#### Trecho do documento
┌──
Na última quarta-feira, dia nove de abril, a Rede Bandeirantes fez o favor à humanidade de veicular o polêmico documentário, "A vida íntima de Michael Jackson", onde a imagem do atormentado cantor é destroçada em clima de "Linha Direta", por Roberto Cabrini, envolto numa aura auto-masturbatória do jornalista responsável pelo documentário, que não faço a mínima questão de lembrar o nome. Michael Jackson tem suas bizarrices, disso não há dúvida; mas também fica claro que meteram uma lupa em suas esquisitices. E a imprensa mundial - e a brasileira, claro - embarcou no sensacionalismo barato, condenando e veiculando fofocas, enfim, dando vazão ao nosso cada vez mais sexualizado cotidiano. E prossegue se permitindo às notícias-showbusiness, com exemplos frequentes de como fazer um jornalismo baseado em fatos reais.
Como bem disse Caetano Veloso, "de perto ninguém é normal". Mas, com Michael Jackson, que se auto-estipulou em mais de um bilhão de dólares, e assim sendo, sua anormalidade é levada ao êxtase. Só mesmo uma sociedade machista, preconceituosa e hipócrita ao extremo para relacionar tudo com sexo. E o papel da mídia?, conscientizar?, dar ao povo o que o povo quer? Definitivamente, dormir com crianças não é normal; mas também não há nada de errado ou ilegal. A própria linguagem está tão carregada de duplo sentido que até o verbo dormir já denota em si sexualidade. E quem deveria primar pela língua, nessas horas, dorme.
É aquela velha história: a maldade está nos olhos de quem vê. E, no caso de Michael Jackson, toda a imprensa pareceu ver - ou fingir que viu em nome do sensacionalismo. Está certo que ele tem um histórico de acusações de pedofilia, mas se restringiram a isso, acusações - sendo julgado e condenado apenas pela própria imprensa -, e mesmo assim, poucos foram os jornais que, ao darem espaço ao depoimento do documentário, enfatizaram a acusação. Ou seja, condenaram o cantor pelo simples fato dele ter dito que dormiu num mesmo quarto com uma criança.
└──
#### Tarefas propostas
- a) Segundo o texto sobre o documentário de Michael Jackson, em que dia a Rede Bandeirantes o exibiu?
- b) Transcreva fielmente o trecho do texto sobre o documentário de Michael Jackson que começa nas palavras "Na última quarta-feira, dia" e termina depois de "em fatos reais.".

#### Dados registrados
┌──
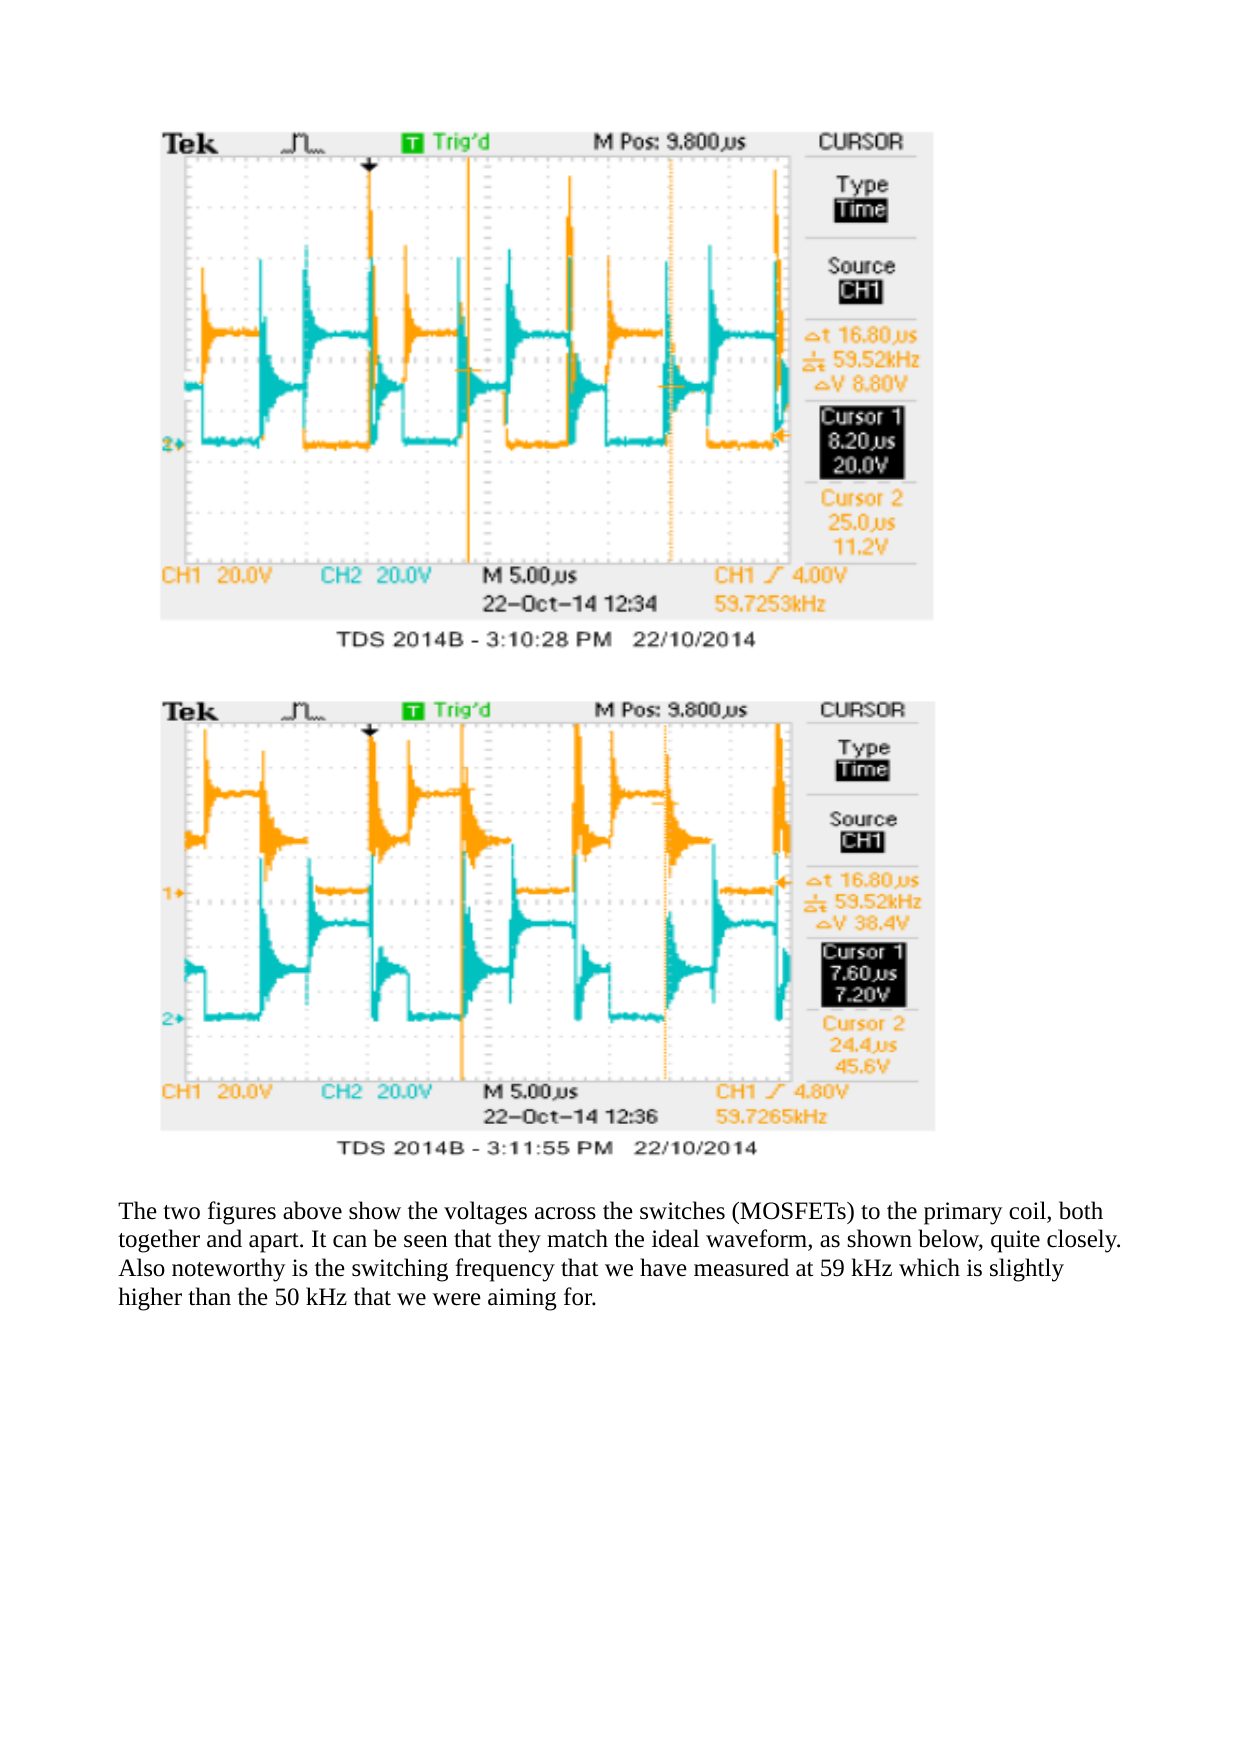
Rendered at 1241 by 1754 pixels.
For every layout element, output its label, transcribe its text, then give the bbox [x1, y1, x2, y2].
└──
#### Soluções por tarefa
- a) Na última quarta-feira, dia nove de abril.

- b)
Na última quarta-feira, dia nove de abril, a Rede Bandeirantes fez o favor à humanidade de veicular o polêmico documentário, "A vida íntima de Michael Jackson", onde a imagem do atormentado cantor é destroçada em clima de "Linha Direta", por Roberto Cabrini, envolto numa aura auto-masturbatória do jornalista responsável pelo documentário, que não faço a mínima questão de lembrar o nome. Michael Jackson tem suas bizarrices, disso não há dúvida; mas também fica claro que meteram uma lupa em suas esquisitices. E a imprensa mundial - e a brasileira, claro - embarcou no sensacionalismo barato, condenando e veiculando fofocas, enfim, dando vazão ao nosso cada vez mais sexualizado cotidiano. E prossegue se permitindo às notícias-showbusiness, com exemplos frequentes de como fazer um jornalismo baseado em fatos reais.